Serum- and glucocorticoid-inducible kinase sgk2 stimulates the transport activity of human organic anion transporters 1 by enhancing the stability of the transporter

Da Xu; Haozhe Huang; May Fern Toh; Guofeng You

. 2016 Jun 1;7(1):19–26.

Serum- and glucocorticoid-inducible kinase sgk2 stimulates the transport activity of human organic anion transporters 1 by enhancing the stability of the transporter

Da Xu ¹, Haozhe Huang ¹, May Fern Toh ¹, Guofeng You ¹

PMCID: PMC4913228 PMID: 27335683

Abstract

Human organic anion transporter 1 (hOAT1) belongs to a family of organic anion transporters that play critical roles in the body disposition of clinically important drugs, including anti-viral therapeutics, anti-cancer drugs, antibiotics, antihypertensives, and anti-inflammatories. hOAT1 is abundantly expressed in the kidney and brain. In the current study, we examined the regulation of hOAT1 by serum- and glucocorticoid-inducible kinase 2 (sgk2) in the kidney COS-7 cells. We showed that sgk2 stimulated hOAT1 transport activity. Such stimulation mainly resulted from an increased cell surface expression of the transporter, kinetically revealed as an increased maximal transport velocity V _max without significant change in substrate-binding affinity K _m. We further showed that stimulation of hOAT1 activity by sgk2 was achieved by preventing hOAT1 degradation. Our co-immunoprecipitation experiment revealed that the effect of sgk2 on hOAT1 was through a direct interaction between these two proteins. In conclusion, our study demonstrated that sgk2 stimulates hOAT1 transport activity by enhancing the stability of the transporter. This study provides the insights into sgk2 regulation of hOAT1-mediated transport in normal physiology and disease.

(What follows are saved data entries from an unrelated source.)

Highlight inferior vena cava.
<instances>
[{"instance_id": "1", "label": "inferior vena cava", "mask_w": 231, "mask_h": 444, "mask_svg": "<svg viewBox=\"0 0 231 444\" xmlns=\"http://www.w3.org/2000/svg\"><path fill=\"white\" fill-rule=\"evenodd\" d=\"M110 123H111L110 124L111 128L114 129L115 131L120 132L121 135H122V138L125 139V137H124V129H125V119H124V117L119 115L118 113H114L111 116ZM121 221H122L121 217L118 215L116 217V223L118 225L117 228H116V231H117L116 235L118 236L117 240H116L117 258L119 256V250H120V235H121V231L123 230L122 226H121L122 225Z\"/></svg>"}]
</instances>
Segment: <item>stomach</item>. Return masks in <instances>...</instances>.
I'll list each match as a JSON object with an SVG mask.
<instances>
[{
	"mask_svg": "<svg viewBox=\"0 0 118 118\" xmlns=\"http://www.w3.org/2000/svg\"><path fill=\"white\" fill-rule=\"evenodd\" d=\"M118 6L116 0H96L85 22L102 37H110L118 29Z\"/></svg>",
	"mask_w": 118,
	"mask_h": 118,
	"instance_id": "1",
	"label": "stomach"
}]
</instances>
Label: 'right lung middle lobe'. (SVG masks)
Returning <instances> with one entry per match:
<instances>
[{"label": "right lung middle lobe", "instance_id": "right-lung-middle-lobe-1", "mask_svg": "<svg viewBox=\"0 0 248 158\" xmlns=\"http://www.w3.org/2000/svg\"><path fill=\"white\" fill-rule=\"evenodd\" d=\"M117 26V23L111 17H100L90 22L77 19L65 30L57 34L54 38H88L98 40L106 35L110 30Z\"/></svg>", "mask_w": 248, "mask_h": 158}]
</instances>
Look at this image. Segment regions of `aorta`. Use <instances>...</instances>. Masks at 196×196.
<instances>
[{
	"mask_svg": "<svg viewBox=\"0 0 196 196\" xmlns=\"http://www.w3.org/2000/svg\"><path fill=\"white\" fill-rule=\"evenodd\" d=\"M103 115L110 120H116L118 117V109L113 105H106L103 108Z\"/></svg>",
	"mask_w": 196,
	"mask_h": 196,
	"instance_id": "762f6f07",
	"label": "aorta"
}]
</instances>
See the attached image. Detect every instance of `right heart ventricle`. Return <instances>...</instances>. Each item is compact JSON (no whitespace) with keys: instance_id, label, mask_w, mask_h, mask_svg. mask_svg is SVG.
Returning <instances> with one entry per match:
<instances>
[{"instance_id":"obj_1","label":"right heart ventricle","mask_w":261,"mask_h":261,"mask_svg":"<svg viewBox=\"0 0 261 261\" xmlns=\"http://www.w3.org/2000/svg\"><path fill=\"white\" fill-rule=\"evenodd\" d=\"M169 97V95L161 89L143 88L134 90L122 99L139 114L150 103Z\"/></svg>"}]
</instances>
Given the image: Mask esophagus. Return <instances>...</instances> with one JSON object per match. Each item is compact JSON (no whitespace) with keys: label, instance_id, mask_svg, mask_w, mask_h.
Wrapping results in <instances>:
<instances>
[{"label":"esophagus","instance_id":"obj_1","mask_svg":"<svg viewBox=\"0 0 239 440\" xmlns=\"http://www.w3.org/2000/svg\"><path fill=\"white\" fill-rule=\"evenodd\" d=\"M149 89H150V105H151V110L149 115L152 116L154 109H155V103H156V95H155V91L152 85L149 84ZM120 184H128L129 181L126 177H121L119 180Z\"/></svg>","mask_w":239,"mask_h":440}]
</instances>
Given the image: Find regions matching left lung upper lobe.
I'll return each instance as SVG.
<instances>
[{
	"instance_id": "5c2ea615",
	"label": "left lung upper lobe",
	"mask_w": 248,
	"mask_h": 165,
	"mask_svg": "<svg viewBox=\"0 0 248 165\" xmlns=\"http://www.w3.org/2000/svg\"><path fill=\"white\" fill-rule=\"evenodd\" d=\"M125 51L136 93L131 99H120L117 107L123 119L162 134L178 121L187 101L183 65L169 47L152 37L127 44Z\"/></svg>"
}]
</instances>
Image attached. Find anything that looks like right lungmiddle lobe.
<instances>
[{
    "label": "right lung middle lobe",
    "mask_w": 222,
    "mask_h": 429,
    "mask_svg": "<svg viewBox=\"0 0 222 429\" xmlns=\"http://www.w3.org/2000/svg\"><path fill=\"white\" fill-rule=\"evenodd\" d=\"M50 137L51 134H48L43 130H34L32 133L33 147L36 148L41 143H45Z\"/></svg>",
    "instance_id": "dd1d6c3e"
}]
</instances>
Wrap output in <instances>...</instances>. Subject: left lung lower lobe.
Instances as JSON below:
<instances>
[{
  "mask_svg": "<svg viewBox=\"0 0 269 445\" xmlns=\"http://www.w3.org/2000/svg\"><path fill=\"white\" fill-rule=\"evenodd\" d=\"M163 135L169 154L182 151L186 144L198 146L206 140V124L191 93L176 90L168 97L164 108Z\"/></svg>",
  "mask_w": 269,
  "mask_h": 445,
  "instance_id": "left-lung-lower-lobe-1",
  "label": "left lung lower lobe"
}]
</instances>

Keywords: Organic anion transporter, drug transport, regulation, serum and glucocorticoid-inducible kinase

Introduction

The organic anion transporter (OAT) family mediates the body disposition of a diverse array of environmental toxins and clinically important drugs, including anti-HIV therapeutics, anti-tumor drugs, antibiotics, anti-hypertensives, and anti-inflammatories [1-5]. Therefore, understanding the regulation of these transporters has profound clinical significance.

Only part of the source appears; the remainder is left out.